Dan Lewis is the first to admit that it didn't take much to convince him to get involved with the Salk Institute six years ago.
It started with some encouragement by Joe Kalman, his business partner at consulting firm Booz Allen Hamilton and longtime Salk supporter, followed by a few meetings at the Institute where Lewis heard Salk scientists explain their groundbreaking research. That's really all it took to ensure his connection to the Institute took root, he says.
"There's simply no substitute for having these remarkable people talk about their work and why they are doing it," says Lewis, who made his first contribution to the annual fund in 2002 and has since become a member of Salk's International Council –a group of international distinguished community and corporate leaders who serve as Salk ambassadors around the world.
So when the Institute launched the Chairman's Circle earlier this year (a new leadership giving level of the President's Club starting at $25,000), Lewis was among the first to increase his commitment.
Unrestricted gifts of this level are crucial for Salk because they provide scientists with the financial flexibility to expand their research into promising new areas of discovery –studies that aren't typically funded by traditional government resources. They also help equip Salk laboratories with today's latest research technology and train young scientists.
"It was my belief in what you guys do, first and foremost," says Lewis of his decision to become a charter member of the Chairman's Circle. "But it's also a continuing desire to have a connection with Salk."
That connection took a new turn last year when doctors diagnosed Lewis with chronic myelogenous leukemia (CML), a common, slow-growing cancer of the white blood cells. His appreciation for Salk deepened even further when he learned that Gleevec, the drug he now takes to treat the condition, was developed from basic research conducted at the Institute.

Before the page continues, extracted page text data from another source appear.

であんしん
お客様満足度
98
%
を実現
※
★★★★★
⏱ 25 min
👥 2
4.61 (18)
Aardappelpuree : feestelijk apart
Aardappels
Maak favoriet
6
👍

More than 20 years ago, Dr. Tony Hunter, professor in the Molecular and Cell Biology Laboratory, discovered a new group of enzymes called tyrosine kinases, which regulate vital cell functions such as growth and development. Today, 90 human tyrosine kinases are known -- half of which are involved in cancer.
CML is caused by a change in the genetic code in bone marrow cells, which leaves a key tyrosine kinase stuck in the "on" position. This triggers a chain reaction that ultimately causes the body to make too many white blood cells. Gleevec directly binds the enzyme and shuts it off. There are more than 20,000 CML cases in the United States and about 4,600 new cases are diagnosed each year.

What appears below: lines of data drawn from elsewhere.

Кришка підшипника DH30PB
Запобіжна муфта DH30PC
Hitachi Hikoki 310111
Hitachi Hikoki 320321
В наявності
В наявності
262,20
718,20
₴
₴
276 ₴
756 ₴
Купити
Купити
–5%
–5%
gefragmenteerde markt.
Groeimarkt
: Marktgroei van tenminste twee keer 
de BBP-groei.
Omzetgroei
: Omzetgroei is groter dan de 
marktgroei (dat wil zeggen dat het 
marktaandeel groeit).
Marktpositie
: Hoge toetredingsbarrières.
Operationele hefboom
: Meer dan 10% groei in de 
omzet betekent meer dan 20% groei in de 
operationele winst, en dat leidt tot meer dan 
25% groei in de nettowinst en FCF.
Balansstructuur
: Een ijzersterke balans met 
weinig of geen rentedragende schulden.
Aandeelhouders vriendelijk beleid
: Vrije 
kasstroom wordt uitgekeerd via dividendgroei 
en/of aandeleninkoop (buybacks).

"This is an amazing drug," Lewis says. "When you can actually speak to Tony Hunter, the researcher whose work led to the number one cancer drug in the world...that endeared me to the Institute."

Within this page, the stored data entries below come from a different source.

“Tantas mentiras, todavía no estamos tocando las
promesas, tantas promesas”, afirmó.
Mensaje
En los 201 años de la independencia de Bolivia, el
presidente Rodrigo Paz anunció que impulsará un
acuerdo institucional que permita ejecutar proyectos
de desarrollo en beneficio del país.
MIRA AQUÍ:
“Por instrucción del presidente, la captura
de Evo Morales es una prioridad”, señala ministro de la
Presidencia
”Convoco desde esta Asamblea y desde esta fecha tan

Lewis's interest goes beyond cancer research at Salk. He's also a firm believer of basic research that's linked to age-related diseases and says continued efforts and support of science need to be made to ensure treatments and cures. His belief is echoed by the Salk Institute, which has included the Center of Aging and Mechanistic Analysis Research (CARMA) as part of its scientific strategic initiatives.
"I think research in brain diseases is a must, which was Francis Crick's passion. Parkinson's and Alzheimer's are tremendously debilitating diseases, and obviously everybody knows someone who has one or the other of these diseases," Lewis says. "[Research] is needed to improve the quality of life because people are living longer, and like CML, these diseases have an increase of incidence rate with age."